Типичное психоаналитическое взаимодействие может быть разбито на три этапа. Первый этап ‑ этап «диалога», этап сбора материала аналитиком. Среди используемых исследователем средств находится и его знание об анализируемом, которым он располагал еще до начала взаимодействия как член той же самой «языковой общины». Эти знания ‑ «здравый смысл» общины, воплощенный в терминах естественного языка. На этом первом, герменевтическом этапе аналитик может достигнуть «понимания» непосредственно, путем «здравого рассуждения», утилизируя наличное «туземное» знание.

◇ ◇ ◇ ◇ ◇

● Пункт задания A: Согласуются ли с текстом о психоаналитическом взаимодействии утверждения: (i) взаимодействие делится на три этапа; (ii) первый этап — это этап сбора материала аналитиком; (iii) знание об анализируемом аналитик получает лишь после начала взаимодействия? Для каждого ответьте «да» или «нет» и приведите точную цитату из текста, которая это решает.
Текст и листинг взяты из разных источников.

◇ ◇ ◇ ◇ ◇

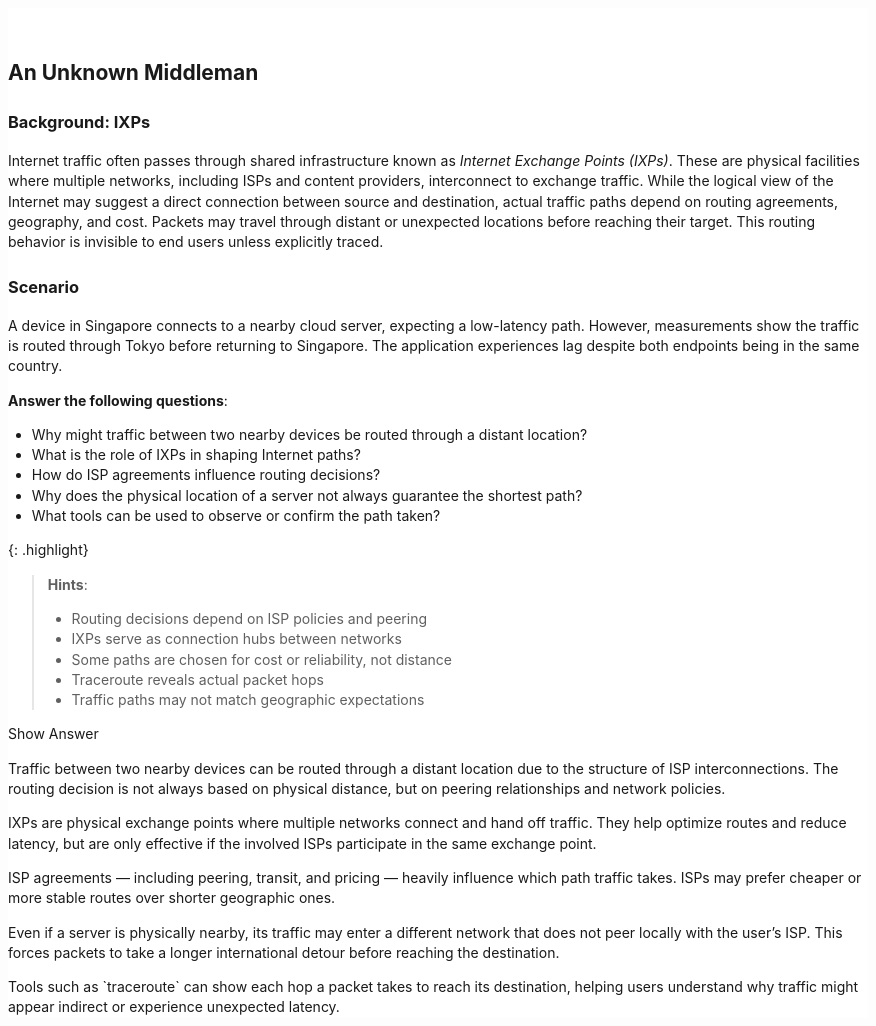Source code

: 

</p></div><br>





## An Unknown Middleman

### Background: IXPs

Internet traffic often passes through shared infrastructure known as *Internet Exchange Points (IXPs)*. These are physical facilities where multiple networks, including ISPs and content providers, interconnect to exchange traffic. While the logical view of the Internet may suggest a direct connection between source and destination, actual traffic paths depend on routing agreements, geography, and cost. Packets may travel through distant or unexpected locations before reaching their target. This routing behavior is invisible to end users unless explicitly traced.

### Scenario

A device in Singapore connects to a nearby cloud server, expecting a low-latency path. However, measurements show the traffic is routed through Tokyo before returning to Singapore. The application experiences lag despite both endpoints being in the same country.

**Answer the following questions**:
* Why might traffic between two nearby devices be routed through a distant location?
* What is the role of IXPs in shaping Internet paths?
* How do ISP agreements influence routing decisions?
* Why does the physical location of a server not always guarantee the shortest path?
* What tools can be used to observe or confirm the path taken?

{: .highlight}
> **Hints**:
> * Routing decisions depend on ISP policies and peering
> * IXPs serve as connection hubs between networks
> * Some paths are chosen for cost or reliability, not distance
> * Traceroute reveals actual packet hops
> * Traffic paths may not match geographic expectations

<div cursor="pointer" class="collapsible">Show Answer</div><div class="content_answer"><p>
<p>Traffic between two nearby devices can be routed through a distant location due to the structure of ISP interconnections. The routing decision is not always based on physical distance, but on peering relationships and network policies.</p>

<p>IXPs are physical exchange points where multiple networks connect and hand off traffic. They help optimize routes and reduce latency, but are only effective if the involved ISPs participate in the same exchange point.</p>

<p>ISP agreements — including peering, transit, and pricing — heavily influence which path traffic takes. ISPs may prefer cheaper or more stable routes over shorter geographic ones.</p>

<p>Even if a server is physically nearby, its traffic may enter a different network that does not peer locally with the user’s ISP. This forces packets to take a longer international detour before reaching the destination.</p>

<p>Tools such as `traceroute` can show each hop a packet takes to reach its destination, helping users understand why traffic might appear indirect or experience unexpected latency.</p>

◇ ◇ ◇ ◇ ◇

● Пункт задания B: Обновите в листинге фрагмент, который открывается строкой, содержащей «<p>ISP agreements —», и закрывается строкой, содержащей «<p>Even if a»: замените «heavily» на «strongly», ничего больше не меняя. Выведите только этот фрагмент.

● Ответ на задание A:
(i) Да: «Типичное психоаналитическое взаимодействие может быть разбито на три этапа».
(ii) Да: «Первый этап ‑ этап «диалога», этап сбора материала аналитиком».
(iii) Нет: «которым он располагал еще до начала взаимодействия».

● Ответ на задание B:
<p>ISP agreements — including peering, transit, and pricing — strongly influence which path traffic takes. ISPs may prefer cheaper or more stable routes over shorter geographic ones.</p>

<p>Even if a server is physically nearby, its traffic may enter a different network that does not peer locally with the user’s ISP. This forces packets to take a longer international detour before reaching the destination.</p>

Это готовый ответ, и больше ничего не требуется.